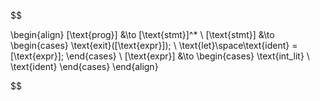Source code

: $$

\begin{align}
[\text{prog}] &\to [\text{stmt}]^* \\
[\text{stmt}] &\to 
\begin{cases}
\text{exit}([\text{expr}]); \\
\text{let}\space\text{ident} = [\text{expr}];
\end{cases}
\\
[\text{expr}] &\to 
\begin{cases}
\text{int\_lit} \\
\text{ident}
\end{cases}
\end{align}

$$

☆ ☆ ☆ ☆ ☆ ☆ ☆

The data above are to be repeated word for word, with any pictures left out.

RESPONSE TO THE EXERCISE:
Source code

: $$

\begin{align}
[\text{prog}] &\to [\text{stmt}]^* \\
[\text{stmt}] &\to 
\begin{cases}
\text{exit}([\text{expr}]); \\
\text{let}\space\text{ident} = [\text{expr}];
\end{cases}
\\
[\text{expr}] &\to 
\begin{cases}
\text{int\_lit} \\
\text{ident}
\end{cases}
\end{align}

$$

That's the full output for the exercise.